*** Text block ***

He plans to compete on the soils team again in the fall, and said it was a lot of fun.
“It’s not like you stare at dirt and say it’s this or that — you actually feel it,” he said. “You determine how good of a quality the soil is for development, and also determine what types of nutrients you would have to add to it if you were going to grow crops.”
Zemenfes, also a freshman, competed on the soils team last fall as well. Since then, he’s earned a trip to state on the Best Informed Greenhand (BIG) team, which requires members to study and be quizzed on the history and general knowledge of the FFA.
Lovan is in her sophomore year in high school, and in her second year in the FFA. As a freshman, she competed on the BIG team, and as a sophomore, she’s looking forward to competing on the floriculture CDE team in April.
“I really love flowers, and I thought it would be a great way to help me in my career,” said Lovan, who is considering a future as a landscape architect or doing something that allows her to work with flowers and plants.
While all three of the teens praise the FFA and the opportunities it offers, they have had little success in getting some of their peers to join them.
“Last year, I think I was the only diverse person in the FFA,” said Lovan.
Usually, when she tells people she’s in the FFA, they ask her why.
“It’s a great opportunity,” is her answer. “I just think the FFA is not just for white farmers — I think it’s for anyone who wants to be successful. Pursuing an ag job or not, it’s a great opportunity to learn things.”
“I would imagine that originally all three of us probably thought that agriculture was for farmers only and that it was probably only for Caucasian people,” added Tang. “But, when you think about it, there is nothing that can hold you back from actually getting (involved) if you wanted to.”
Attending the National FFA Convention last fall, the trio was inspired to soak up all they can in the FFA, whether it’s boosting their leadership and social skills or learning new things.

*** End of Text block ***

What to work on – In the FFA article, which team is Lovan looking forward to competing on in April?

*** Data for review ***

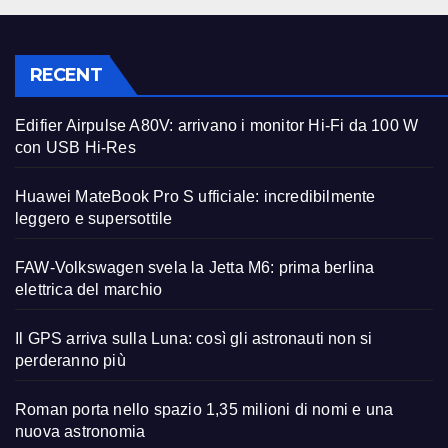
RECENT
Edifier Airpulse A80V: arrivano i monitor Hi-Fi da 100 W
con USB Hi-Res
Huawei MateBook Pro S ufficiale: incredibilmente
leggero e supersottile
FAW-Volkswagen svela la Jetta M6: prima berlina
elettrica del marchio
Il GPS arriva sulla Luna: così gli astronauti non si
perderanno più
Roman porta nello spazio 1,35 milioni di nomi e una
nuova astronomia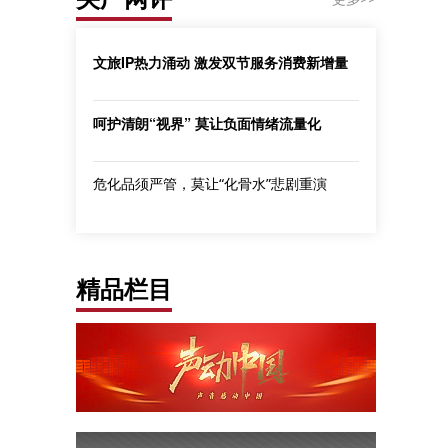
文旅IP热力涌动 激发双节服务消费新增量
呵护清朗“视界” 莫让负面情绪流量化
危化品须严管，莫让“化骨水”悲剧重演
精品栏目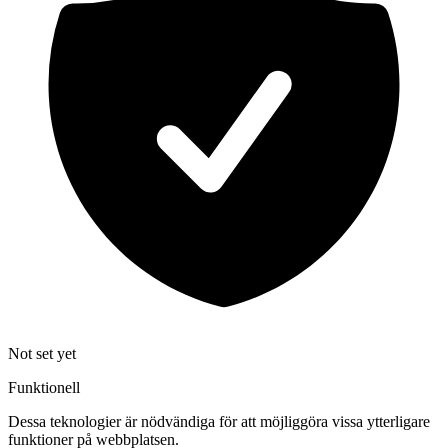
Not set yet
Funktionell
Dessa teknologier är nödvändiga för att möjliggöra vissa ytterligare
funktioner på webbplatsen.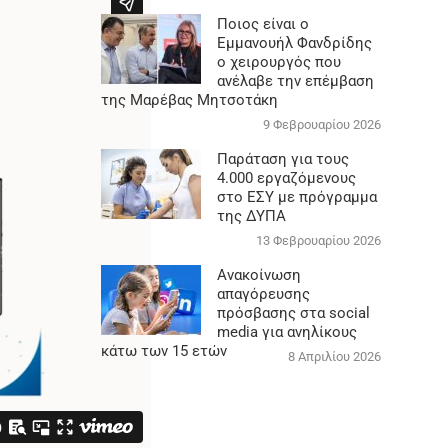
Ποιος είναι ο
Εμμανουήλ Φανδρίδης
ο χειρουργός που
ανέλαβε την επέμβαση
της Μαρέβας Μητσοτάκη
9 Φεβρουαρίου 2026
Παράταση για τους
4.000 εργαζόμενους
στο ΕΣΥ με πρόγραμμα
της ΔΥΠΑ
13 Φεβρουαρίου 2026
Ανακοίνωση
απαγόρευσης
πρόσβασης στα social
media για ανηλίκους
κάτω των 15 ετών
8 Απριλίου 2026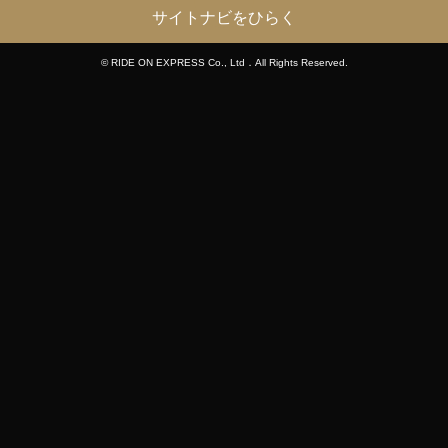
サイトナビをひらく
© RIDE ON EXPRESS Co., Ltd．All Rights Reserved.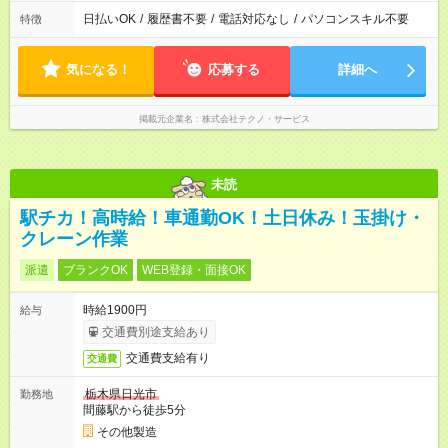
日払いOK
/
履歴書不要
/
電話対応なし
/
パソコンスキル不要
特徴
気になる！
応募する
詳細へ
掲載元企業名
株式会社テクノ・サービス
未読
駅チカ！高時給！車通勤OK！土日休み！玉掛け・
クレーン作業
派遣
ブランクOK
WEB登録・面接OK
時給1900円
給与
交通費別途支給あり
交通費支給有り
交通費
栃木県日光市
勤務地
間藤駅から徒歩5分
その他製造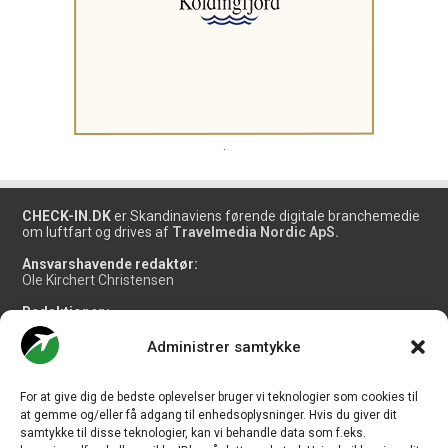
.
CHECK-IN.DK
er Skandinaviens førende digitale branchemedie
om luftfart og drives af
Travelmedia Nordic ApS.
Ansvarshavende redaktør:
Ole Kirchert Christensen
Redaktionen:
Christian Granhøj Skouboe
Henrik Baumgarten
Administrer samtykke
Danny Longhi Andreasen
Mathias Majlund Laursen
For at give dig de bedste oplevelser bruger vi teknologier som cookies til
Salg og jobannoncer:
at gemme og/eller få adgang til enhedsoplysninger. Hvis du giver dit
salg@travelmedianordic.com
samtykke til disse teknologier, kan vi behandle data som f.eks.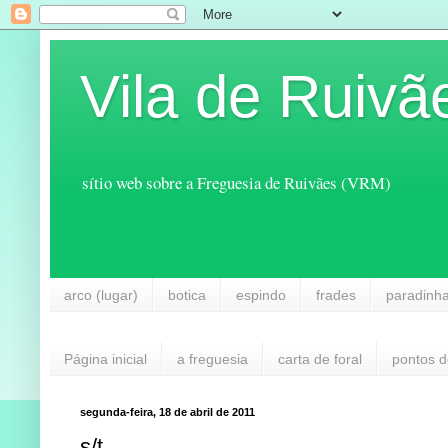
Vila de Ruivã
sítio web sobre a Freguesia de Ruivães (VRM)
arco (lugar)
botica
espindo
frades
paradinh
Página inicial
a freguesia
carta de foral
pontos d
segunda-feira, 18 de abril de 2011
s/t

*** End of Data for review ***
*** Data for review ***

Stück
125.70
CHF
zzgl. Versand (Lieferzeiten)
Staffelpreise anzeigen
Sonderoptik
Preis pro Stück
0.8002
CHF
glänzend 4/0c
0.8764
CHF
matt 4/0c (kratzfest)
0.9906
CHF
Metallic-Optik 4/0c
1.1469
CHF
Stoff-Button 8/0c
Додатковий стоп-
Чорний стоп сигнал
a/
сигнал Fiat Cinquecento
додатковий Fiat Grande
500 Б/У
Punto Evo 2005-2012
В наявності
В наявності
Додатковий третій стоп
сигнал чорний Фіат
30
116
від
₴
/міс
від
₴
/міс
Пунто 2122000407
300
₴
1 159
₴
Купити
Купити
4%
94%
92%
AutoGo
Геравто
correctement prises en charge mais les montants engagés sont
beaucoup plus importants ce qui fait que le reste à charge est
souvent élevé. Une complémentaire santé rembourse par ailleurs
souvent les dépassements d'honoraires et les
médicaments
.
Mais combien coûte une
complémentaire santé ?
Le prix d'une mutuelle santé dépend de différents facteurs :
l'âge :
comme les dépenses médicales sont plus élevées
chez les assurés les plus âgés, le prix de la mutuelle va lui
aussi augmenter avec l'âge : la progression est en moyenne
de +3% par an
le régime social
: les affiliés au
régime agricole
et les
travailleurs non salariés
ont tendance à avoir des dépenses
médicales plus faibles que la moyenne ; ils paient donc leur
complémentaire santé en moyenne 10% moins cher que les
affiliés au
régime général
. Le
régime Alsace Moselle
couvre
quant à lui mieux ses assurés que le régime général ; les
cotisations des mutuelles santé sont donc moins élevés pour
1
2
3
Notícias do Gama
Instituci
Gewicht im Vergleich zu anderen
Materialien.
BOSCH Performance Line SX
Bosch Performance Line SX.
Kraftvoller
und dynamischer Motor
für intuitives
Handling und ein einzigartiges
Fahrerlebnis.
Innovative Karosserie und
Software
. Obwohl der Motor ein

*** End of Data for review ***
*** Data for review ***

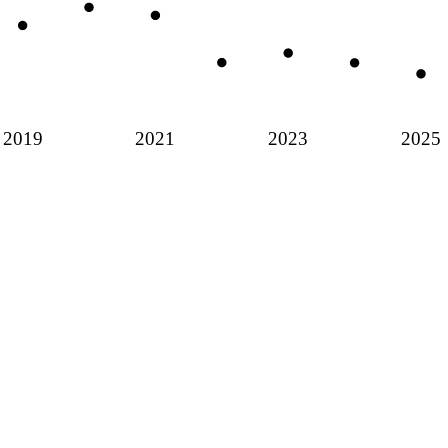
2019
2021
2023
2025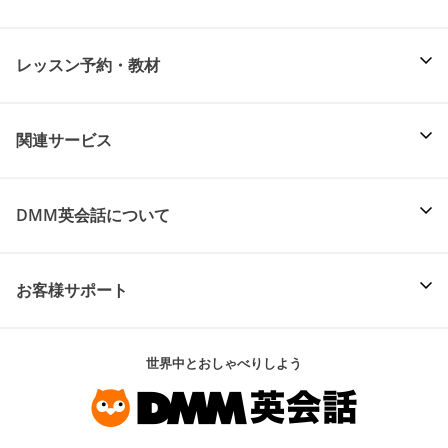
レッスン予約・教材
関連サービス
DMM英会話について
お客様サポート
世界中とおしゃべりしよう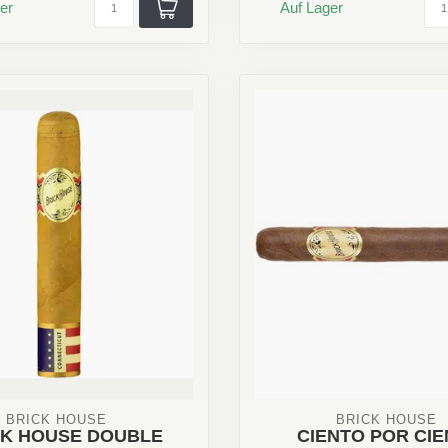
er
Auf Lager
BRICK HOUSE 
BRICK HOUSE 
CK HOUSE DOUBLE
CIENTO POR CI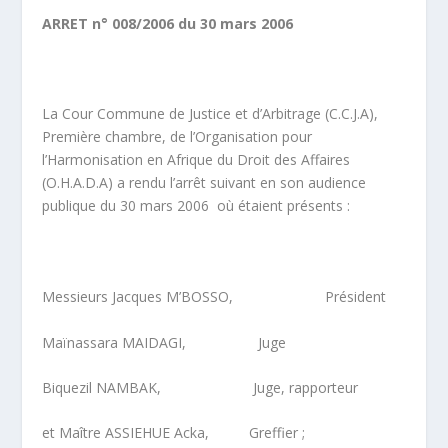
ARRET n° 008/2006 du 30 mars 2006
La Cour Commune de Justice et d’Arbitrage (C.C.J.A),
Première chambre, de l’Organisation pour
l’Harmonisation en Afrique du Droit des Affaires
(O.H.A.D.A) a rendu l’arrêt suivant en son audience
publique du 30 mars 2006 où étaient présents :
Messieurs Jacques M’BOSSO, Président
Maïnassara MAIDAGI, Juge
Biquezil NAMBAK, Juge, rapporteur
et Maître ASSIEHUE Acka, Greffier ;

*** End of Data for review ***

Expected answer – The floriculture CDE team.